→ Exercise details
Retype every line of the material below without changing a single character.

──────── Materials provided ────────

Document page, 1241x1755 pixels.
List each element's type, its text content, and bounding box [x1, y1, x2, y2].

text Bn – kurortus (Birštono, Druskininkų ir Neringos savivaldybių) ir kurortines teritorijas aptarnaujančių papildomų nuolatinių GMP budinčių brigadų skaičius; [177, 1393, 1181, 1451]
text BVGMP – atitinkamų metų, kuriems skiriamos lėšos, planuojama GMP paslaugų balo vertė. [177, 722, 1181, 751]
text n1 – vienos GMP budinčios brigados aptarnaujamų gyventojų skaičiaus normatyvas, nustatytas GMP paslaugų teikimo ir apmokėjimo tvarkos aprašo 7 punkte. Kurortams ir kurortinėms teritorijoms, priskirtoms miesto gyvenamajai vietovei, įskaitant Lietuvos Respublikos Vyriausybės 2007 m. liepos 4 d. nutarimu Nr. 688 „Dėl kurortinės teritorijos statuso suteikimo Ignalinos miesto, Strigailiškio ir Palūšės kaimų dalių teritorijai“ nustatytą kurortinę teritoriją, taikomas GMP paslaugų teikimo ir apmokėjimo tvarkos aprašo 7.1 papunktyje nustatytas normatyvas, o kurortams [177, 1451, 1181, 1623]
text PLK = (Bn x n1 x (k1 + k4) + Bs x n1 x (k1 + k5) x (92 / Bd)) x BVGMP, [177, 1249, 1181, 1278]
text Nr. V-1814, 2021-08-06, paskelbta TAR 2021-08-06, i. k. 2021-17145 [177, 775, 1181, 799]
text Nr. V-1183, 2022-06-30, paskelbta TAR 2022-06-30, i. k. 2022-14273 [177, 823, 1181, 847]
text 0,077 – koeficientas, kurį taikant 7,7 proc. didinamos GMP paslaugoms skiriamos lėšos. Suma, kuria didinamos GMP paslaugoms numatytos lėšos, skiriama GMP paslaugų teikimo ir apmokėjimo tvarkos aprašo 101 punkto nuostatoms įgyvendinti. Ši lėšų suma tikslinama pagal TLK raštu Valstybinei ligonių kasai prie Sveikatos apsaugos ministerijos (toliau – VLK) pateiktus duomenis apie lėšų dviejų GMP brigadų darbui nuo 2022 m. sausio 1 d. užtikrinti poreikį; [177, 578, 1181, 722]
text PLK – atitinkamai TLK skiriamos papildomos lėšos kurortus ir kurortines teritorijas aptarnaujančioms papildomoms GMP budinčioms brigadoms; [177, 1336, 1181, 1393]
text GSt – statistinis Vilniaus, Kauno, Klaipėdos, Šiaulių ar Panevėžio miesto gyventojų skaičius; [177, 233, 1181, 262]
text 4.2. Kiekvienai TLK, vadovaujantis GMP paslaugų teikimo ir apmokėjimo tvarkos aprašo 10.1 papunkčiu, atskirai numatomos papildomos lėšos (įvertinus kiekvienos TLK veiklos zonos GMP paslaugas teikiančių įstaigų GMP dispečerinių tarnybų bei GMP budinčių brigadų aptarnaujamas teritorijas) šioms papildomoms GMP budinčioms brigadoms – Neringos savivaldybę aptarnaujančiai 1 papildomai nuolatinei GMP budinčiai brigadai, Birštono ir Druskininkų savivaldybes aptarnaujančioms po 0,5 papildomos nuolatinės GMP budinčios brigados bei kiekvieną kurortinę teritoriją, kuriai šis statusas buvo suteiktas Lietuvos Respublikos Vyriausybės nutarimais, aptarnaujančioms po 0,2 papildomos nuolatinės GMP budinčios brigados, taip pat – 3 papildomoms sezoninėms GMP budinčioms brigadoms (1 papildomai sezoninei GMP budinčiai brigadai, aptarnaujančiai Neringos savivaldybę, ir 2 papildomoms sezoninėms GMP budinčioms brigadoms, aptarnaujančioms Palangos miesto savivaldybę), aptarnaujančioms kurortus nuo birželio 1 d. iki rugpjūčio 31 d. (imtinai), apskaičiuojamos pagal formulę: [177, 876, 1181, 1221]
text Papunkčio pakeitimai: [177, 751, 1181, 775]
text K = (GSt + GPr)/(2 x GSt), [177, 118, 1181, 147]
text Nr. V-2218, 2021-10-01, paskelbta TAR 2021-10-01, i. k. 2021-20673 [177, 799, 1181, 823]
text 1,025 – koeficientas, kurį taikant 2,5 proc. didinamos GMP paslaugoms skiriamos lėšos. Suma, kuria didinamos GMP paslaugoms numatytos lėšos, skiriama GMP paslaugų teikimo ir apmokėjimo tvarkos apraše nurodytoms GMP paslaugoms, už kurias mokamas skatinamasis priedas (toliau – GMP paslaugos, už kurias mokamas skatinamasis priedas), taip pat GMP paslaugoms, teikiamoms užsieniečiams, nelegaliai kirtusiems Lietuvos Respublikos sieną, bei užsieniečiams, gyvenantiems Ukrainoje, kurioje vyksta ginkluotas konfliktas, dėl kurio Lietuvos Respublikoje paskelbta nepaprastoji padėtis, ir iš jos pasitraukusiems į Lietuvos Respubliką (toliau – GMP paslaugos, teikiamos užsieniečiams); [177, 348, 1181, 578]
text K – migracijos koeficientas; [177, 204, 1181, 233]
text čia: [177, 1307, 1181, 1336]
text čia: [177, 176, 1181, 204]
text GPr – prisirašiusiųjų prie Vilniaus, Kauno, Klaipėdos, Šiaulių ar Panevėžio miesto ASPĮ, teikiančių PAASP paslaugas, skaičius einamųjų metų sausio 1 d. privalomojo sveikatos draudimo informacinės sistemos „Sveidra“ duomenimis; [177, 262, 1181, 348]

────────

→ Final result
Document page, 1241x1755 pixels.
List each element's type, its text content, and bounding box [x1, y1, x2, y2].

text Bn – kurortus (Birštono, Druskininkų ir Neringos savivaldybių) ir kurortines teritorijas aptarnaujančių papildomų nuolatinių GMP budinčių brigadų skaičius; [177, 1393, 1181, 1451]
text BVGMP – atitinkamų metų, kuriems skiriamos lėšos, planuojama GMP paslaugų balo vertė. [177, 722, 1181, 751]
text n1 – vienos GMP budinčios brigados aptarnaujamų gyventojų skaičiaus normatyvas, nustatytas GMP paslaugų teikimo ir apmokėjimo tvarkos aprašo 7 punkte. Kurortams ir kurortinėms teritorijoms, priskirtoms miesto gyvenamajai vietovei, įskaitant Lietuvos Respublikos Vyriausybės 2007 m. liepos 4 d. nutarimu Nr. 688 „Dėl kurortinės teritorijos statuso suteikimo Ignalinos miesto, Strigailiškio ir Palūšės kaimų dalių teritorijai“ nustatytą kurortinę teritoriją, taikomas GMP paslaugų teikimo ir apmokėjimo tvarkos aprašo 7.1 papunktyje nustatytas normatyvas, o kurortams [177, 1451, 1181, 1623]
text PLK = (Bn x n1 x (k1 + k4) + Bs x n1 x (k1 + k5) x (92 / Bd)) x BVGMP, [177, 1249, 1181, 1278]
text Nr. V-1814, 2021-08-06, paskelbta TAR 2021-08-06, i. k. 2021-17145 [177, 775, 1181, 799]
text Nr. V-1183, 2022-06-30, paskelbta TAR 2022-06-30, i. k. 2022-14273 [177, 823, 1181, 847]
text 0,077 – koeficientas, kurį taikant 7,7 proc. didinamos GMP paslaugoms skiriamos lėšos. Suma, kuria didinamos GMP paslaugoms numatytos lėšos, skiriama GMP paslaugų teikimo ir apmokėjimo tvarkos aprašo 101 punkto nuostatoms įgyvendinti. Ši lėšų suma tikslinama pagal TLK raštu Valstybinei ligonių kasai prie Sveikatos apsaugos ministerijos (toliau – VLK) pateiktus duomenis apie lėšų dviejų GMP brigadų darbui nuo 2022 m. sausio 1 d. užtikrinti poreikį; [177, 578, 1181, 722]
text PLK – atitinkamai TLK skiriamos papildomos lėšos kurortus ir kurortines teritorijas aptarnaujančioms papildomoms GMP budinčioms brigadoms; [177, 1336, 1181, 1393]
text GSt – statistinis Vilniaus, Kauno, Klaipėdos, Šiaulių ar Panevėžio miesto gyventojų skaičius; [177, 233, 1181, 262]
text 4.2. Kiekvienai TLK, vadovaujantis GMP paslaugų teikimo ir apmokėjimo tvarkos aprašo 10.1 papunkčiu, atskirai numatomos papildomos lėšos (įvertinus kiekvienos TLK veiklos zonos GMP paslaugas teikiančių įstaigų GMP dispečerinių tarnybų bei GMP budinčių brigadų aptarnaujamas teritorijas) šioms papildomoms GMP budinčioms brigadoms – Neringos savivaldybę aptarnaujančiai 1 papildomai nuolatinei GMP budinčiai brigadai, Birštono ir Druskininkų savivaldybes aptarnaujančioms po 0,5 papildomos nuolatinės GMP budinčios brigados bei kiekvieną kurortinę teritoriją, kuriai šis statusas buvo suteiktas Lietuvos Respublikos Vyriausybės nutarimais, aptarnaujančioms po 0,2 papildomos nuolatinės GMP budinčios brigados, taip pat – 3 papildomoms sezoninėms GMP budinčioms brigadoms (1 papildomai sezoninei GMP budinčiai brigadai, aptarnaujančiai Neringos savivaldybę, ir 2 papildomoms sezoninėms GMP budinčioms brigadoms, aptarnaujančioms Palangos miesto savivaldybę), aptarnaujančioms kurortus nuo birželio 1 d. iki rugpjūčio 31 d. (imtinai), apskaičiuojamos pagal formulę: [177, 876, 1181, 1221]
text Papunkčio pakeitimai: [177, 751, 1181, 775]
text K = (GSt + GPr)/(2 x GSt), [177, 118, 1181, 147]
text Nr. V-2218, 2021-10-01, paskelbta TAR 2021-10-01, i. k. 2021-20673 [177, 799, 1181, 823]
text 1,025 – koeficientas, kurį taikant 2,5 proc. didinamos GMP paslaugoms skiriamos lėšos. Suma, kuria didinamos GMP paslaugoms numatytos lėšos, skiriama GMP paslaugų teikimo ir apmokėjimo tvarkos apraše nurodytoms GMP paslaugoms, už kurias mokamas skatinamasis priedas (toliau – GMP paslaugos, už kurias mokamas skatinamasis priedas), taip pat GMP paslaugoms, teikiamoms užsieniečiams, nelegaliai kirtusiems Lietuvos Respublikos sieną, bei užsieniečiams, gyvenantiems Ukrainoje, kurioje vyksta ginkluotas konfliktas, dėl kurio Lietuvos Respublikoje paskelbta nepaprastoji padėtis, ir iš jos pasitraukusiems į Lietuvos Respubliką (toliau – GMP paslaugos, teikiamos užsieniečiams); [177, 348, 1181, 578]
text K – migracijos koeficientas; [177, 204, 1181, 233]
text čia: [177, 1307, 1181, 1336]
text čia: [177, 176, 1181, 204]
text GPr – prisirašiusiųjų prie Vilniaus, Kauno, Klaipėdos, Šiaulių ar Panevėžio miesto ASPĮ, teikiančių PAASP paslaugas, skaičius einamųjų metų sausio 1 d. privalomojo sveikatos draudimo informacinės sistemos „Sveidra“ duomenimis; [177, 262, 1181, 348]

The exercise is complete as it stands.